VideoAnalyzer.analyze_path() returns scene-centered outputs:

from videopython.ai import VideoAnalyzer, VideoAnalysisConfig

config = VideoAnalysisConfig(
    enabled_analyzers={"audio_to_text", "semantic_scene_detector", "scene_vlm"},
)

analysis = VideoAnalyzer(config=config).analyze_path("long_video.mp4")
for scene in (analysis.scenes.samples if analysis.scenes else []):
    print(scene.scene_index, scene.start_second, scene.end_second)
    for chunk in scene.visual_segments:
        print("  ", chunk.start_second, chunk.end_second, chunk.caption)

Processing a Segment

Process only a portion of a large video:

from videopython.base import FrameIterator

# Only iterate frames from 1:00:00 to 1:10:00
with FrameIterator("movie.mp4", start_second=3600, end_second=4200) as frames:
    for frame_idx, frame in frames:
        process_frame(frame)

Dubbing Large Videos

VideoDubber.dub_and_replace() loads every frame into RAM via Video.from_path(), which is impractical for long sources. dub_file() operates on paths instead: it extracts audio via ffmpeg, runs the dubbing pipeline on the audio only, and muxes the dubbed audio back into the source video using ffmpeg stream-copy (no video re-encode). Peak memory is bounded by model weights and the audio track — independent of video length and resolution.

Combine with low_memory=True so each pipeline stage's model (Whisper, Demucs, MarianMT, Chatterbox) is unloaded between stages:

from videopython.ai.dubbing import VideoDubber

dubber = VideoDubber(low_memory=True)
result = dubber.dub_file(
    input_path="2_hour_movie.mp4",
    output_path="dubbed.mp4",
    target_lang="es",
    voice_clone=True,
    preserve_background=True,
)
# Peak memory: model weights + audio track (~hundreds of MB for a 2-hour stereo
# source), no matter the video resolution. The video stream is copied
# unchanged into the output.

print(f"Translated {result.num_segments} segments")

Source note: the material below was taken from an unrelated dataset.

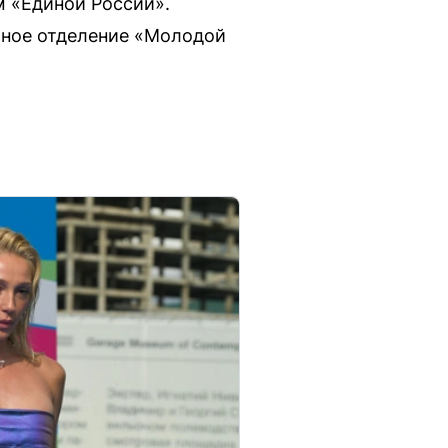
 «Единой России».
тное отделение «Молодой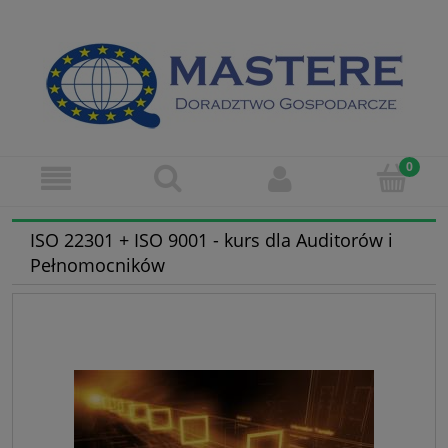
ISO 22301 + ISO 9001 - kurs dla Auditorów i
Pełnomocników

See AI Dubbing for more on the low_memory flag and dub_file().

Method Comparison

Approach Memory Speed Use Case
VideoEdit.run_to_file() O(1) Fast Editing long videos with effects/transforms
Video.from_path() O(all frames) Fast access Short videos, need random access
FrameIterator O(1) Sequential Long videos, single pass analysis
SceneDetector.detect_streaming() O(1) Slower Memory-constrained
SceneDetector.detect_parallel() O(workers) Fastest Multi-core systems
VideoDubber.dub_file() O(audio + model weights) Same as dub_and_replace Dubbing long/high-res videos without loading frames

Tips

  • Check metadata first: Use VideoMetadata.from_path() to check video size before deciding how to process it.
  • Sample wisely: For AI analysis, 0.1-0.5 FPS is usually sufficient. Higher rates waste compute.
  • Use parallel detection: detect_parallel() is 3-4x faster than streaming on multi-core machines.
  • Process segments: If you only need part of a video, use start_second/end_second parameters.